REQUIRED TASKS -
1) From the council priorities post, echo the passage that opens with the words containing "b) Devolution (to" and closes with "develop integrated services.".
2) Translate this sentence from the council priorities post into Spanish: "We need to see this programme of work as organisation-wide, involving everybody."
3) Using the council priorities post, answer these questions:
(a) Where was the annual local government association conference held?
(b) What figure has asset utilisation and disposal now exceeded?
(c) In which year's election do the parties have manifestos that the four challenges should shape?

My thoughts on what the focus should be over the next 4-5 years

This week I attended the annual local government association conference in Bournemouth with colleagues and politicians. As you can imagine, in a post Brexit referendum world there was much talk about what next for the country, local government and financial and social policy generally. There is much hysteria around the subject which I think we need to cut through and focus on doing the right things for our county and its communities. Hers’s my view on what we should focus on over the next 4-5 years. I would be very grateful for your feedback and thoughts on this.
 
These “thought starters” seek to kick start discussions around our approach to a wider programme of change and improvement across all aspects of the council. They seek to addresses the wider issues of the major challenges we face in Local Government, the outcomes we seek to achieve in the county, how we might address these and organise ourselves effectively to meet the challenges ahead.
 
All councils face similar challenges over the next 5 years or so. These are widely accepted to be focused around the following areas:
 
a) Demand management (adults, children, waste) including prevention.
b) Devolution (to us, from us) and linked to this associated economic and housing growth (the premise being that we can grow our economy and housing market faster with increased powers).
c) Health and social care integration; and other public service integration; these being in the context of resource reductions affecting all partners directly, so they face heavier pressure to withdraw services and have fewer resources to design and develop integrated services.
d) Continued significant reductions in finance (grant income, particularly removal of RSG and move to increased business rate retention). This may accelerate post-BREXIT.
 
These four challenges should shape not only our next Business Plan, but also the manifestos of the parties standing in the 2017 election. These are the “wicked issues” which politicians, at least at the local level, need to address and have a plan for. Additionally, all of these problems exceed the ability of any one organisation to resolve them – they can only be addressed effectively by acting jointly with other partner organisations in our system.  
 
Previously, this organisation has been ahead of the game in identifying the challenges it faces and bold and innovative in terms of how it meets these challenges. Examples at the organisation level would be the move to a unitary council, in-sourcing ICT, asset utilisation and disposal (now over £90m), integration of Public Health and leisure, our organisation-wide response to CSE, and at the service level there are multiple examples including Help-to-Live-at-Home, our Ofsted improvement programme, and the planning transformation programme. Peer review and external inspection evidence for all of these interventions is strong with a positive direction of travel.
 
As an organisation, we should consider the need to design, develop and launch an integrated programme of continuous improvement and change to specifically address the areas identified above. I specifically don’t use the term “transformation” which fails to acknowledge that every service and every manager is currently involved in some form of transformation. We need to see this programme of work as organisation-wide, involving everybody.
 
As leaders in the Wiltshire system, part of our role is to enable the development of the strongest system possible within the constraints we face. Some guidelines that could lead to this would be as follows:

· We, as system partners, would do less service delivery while enabling others to do more, overall increasing prevention and early intervention.  That is, we should do only the right things for the right people, agreed with citizens and with our system partners. This would mean a new citizen-provider “agreement” that re-balances citizen and state roles while also reaching agreement with partners about which people receive what help from the system.

Stored data entries:
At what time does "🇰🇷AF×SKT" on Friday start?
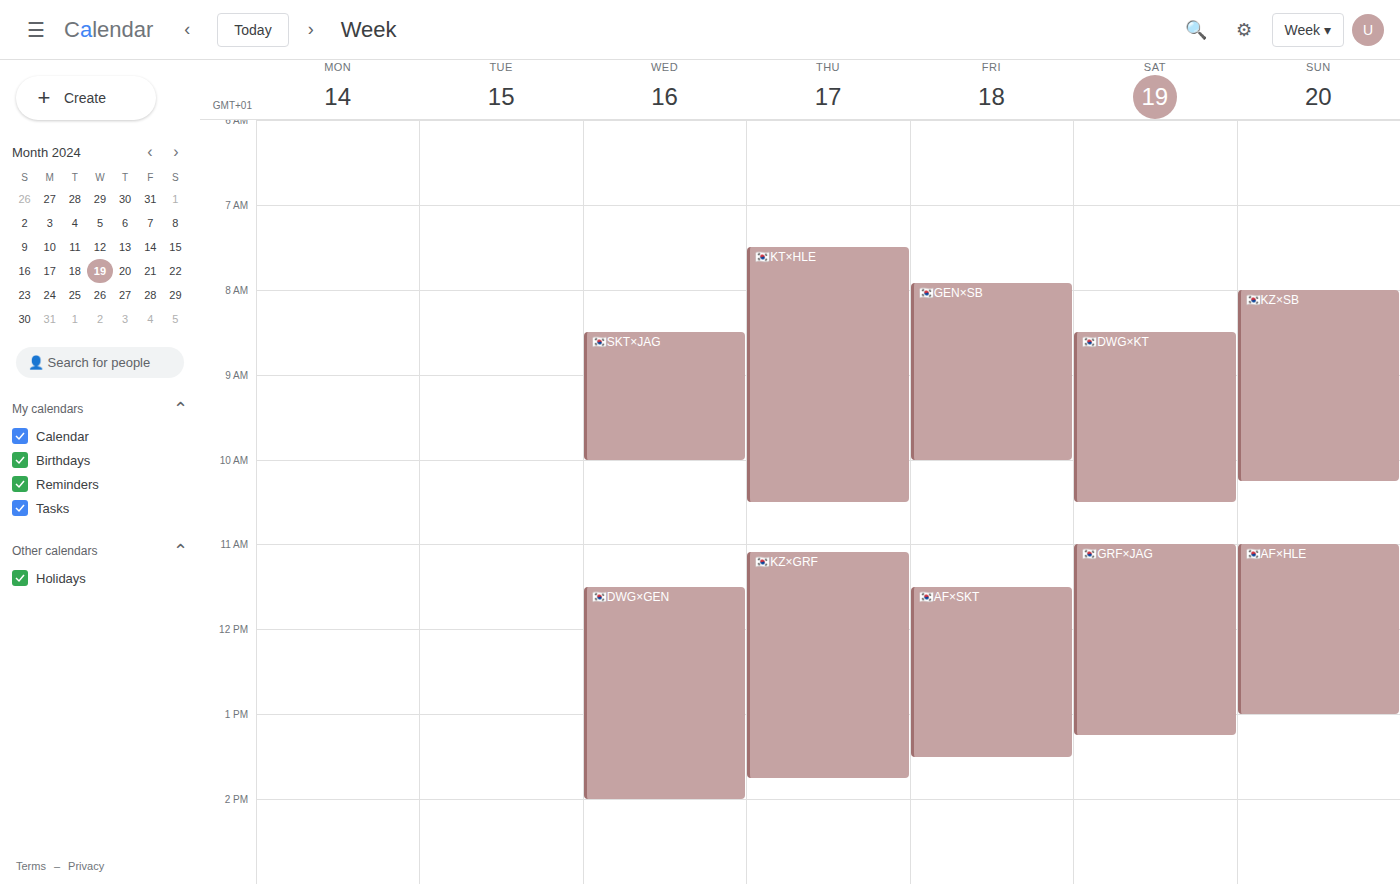
11:30 AM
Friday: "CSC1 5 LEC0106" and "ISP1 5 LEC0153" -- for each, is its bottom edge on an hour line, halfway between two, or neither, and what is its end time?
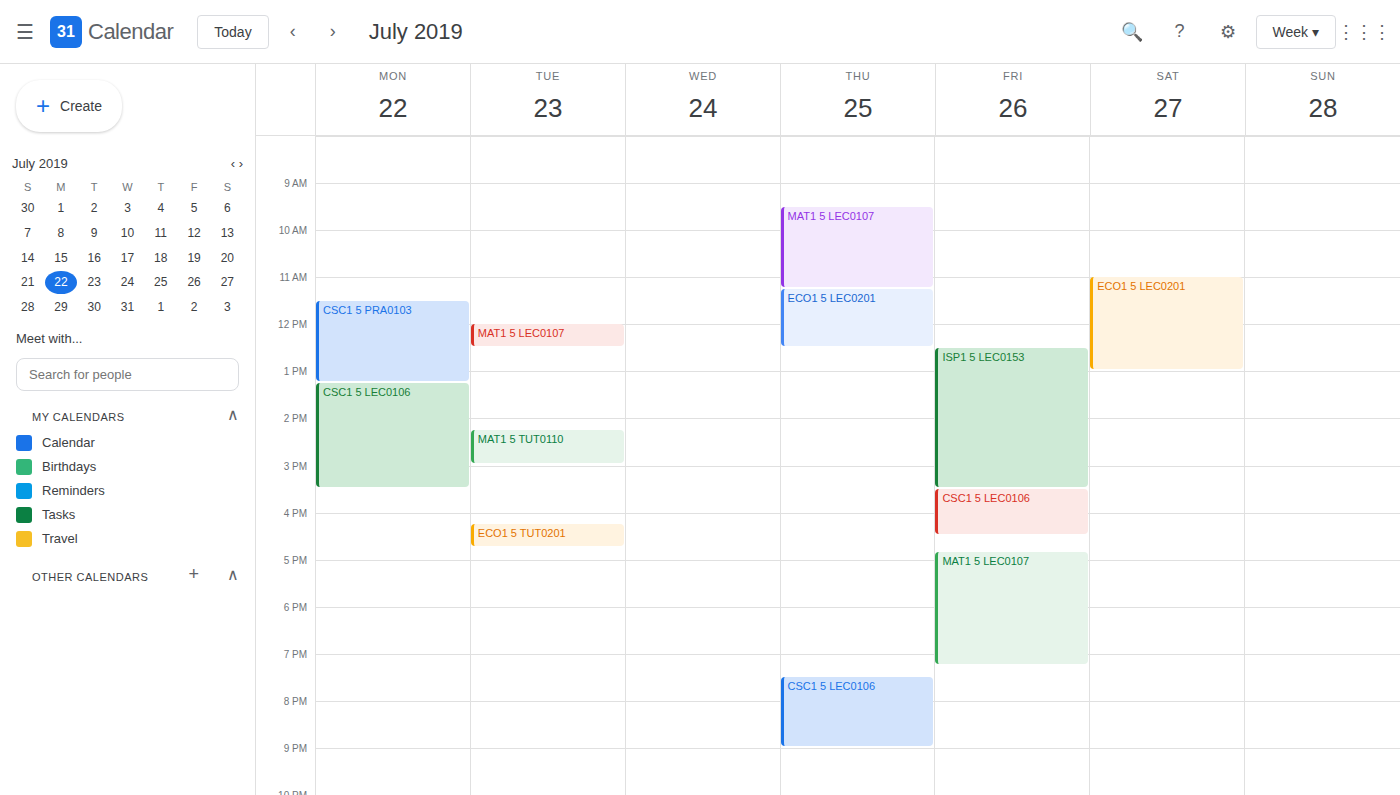
"CSC1 5 LEC0106": 16:30, halfway between the 16:00 and 17:00 lines. "ISP1 5 LEC0153": 15:30, halfway between the 15:00 and 16:00 lines.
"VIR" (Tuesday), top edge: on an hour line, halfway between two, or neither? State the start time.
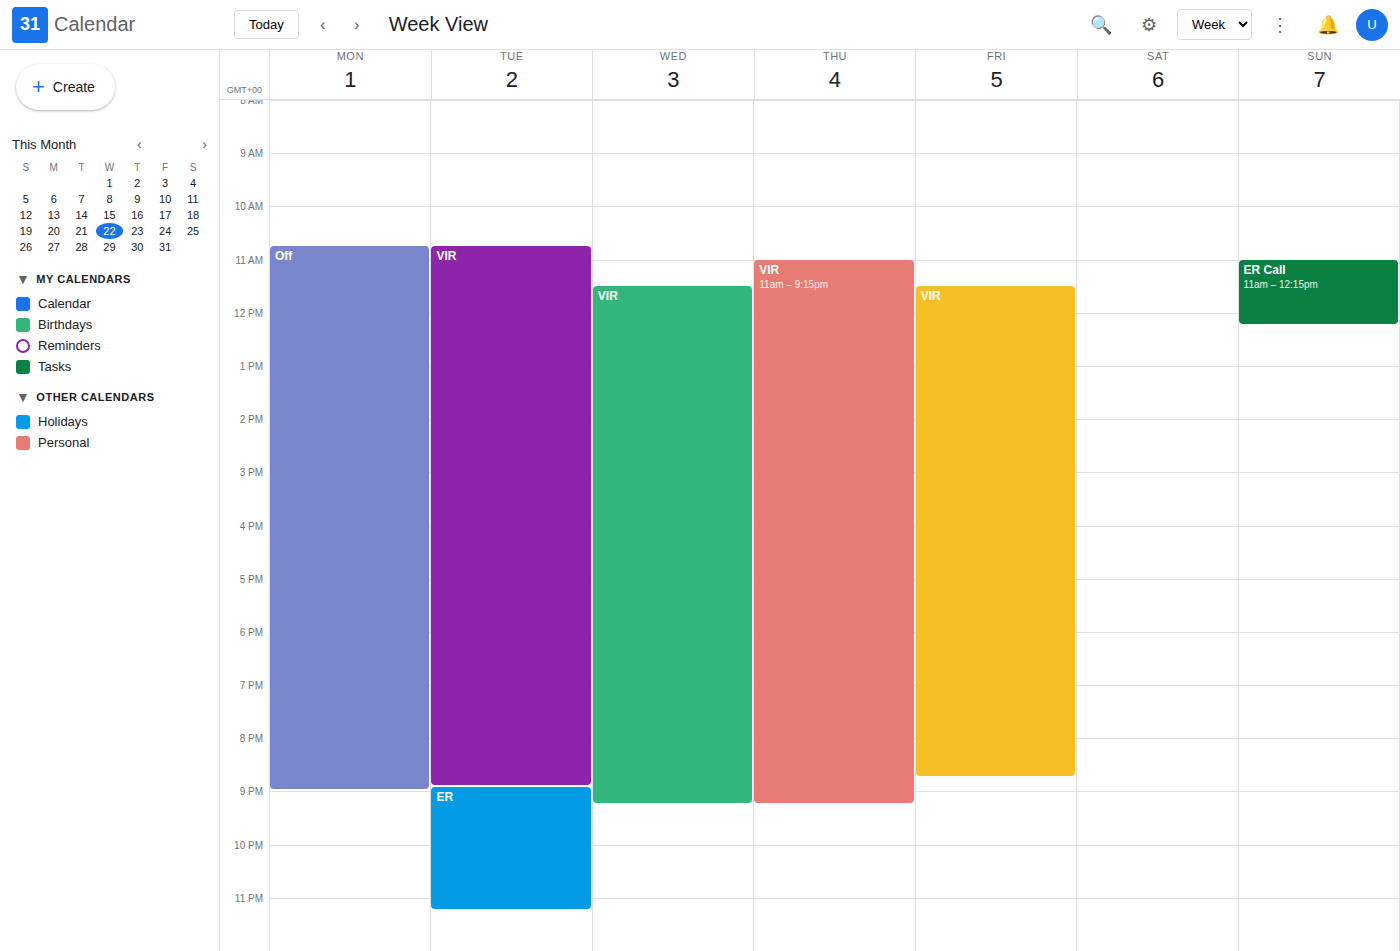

SOLUTIONS TO THE EXERCISE -
1)
b) Devolution (to us, from us) and linked to this associated economic and housing growth (the premise being that we can grow our economy and housing market faster with increased powers).
c) Health and social care integration; and other public service integration; these being in the context of resource reductions affecting all partners directly, so they face heavier pressure to withdraw services and have fewer resources to design and develop integrated services.

2) Necesitamos ver este programa de trabajo como algo que abarca a toda la organización y que involucra a todos.

3)
(a) Bournemouth
(b) £90m
(c) 2017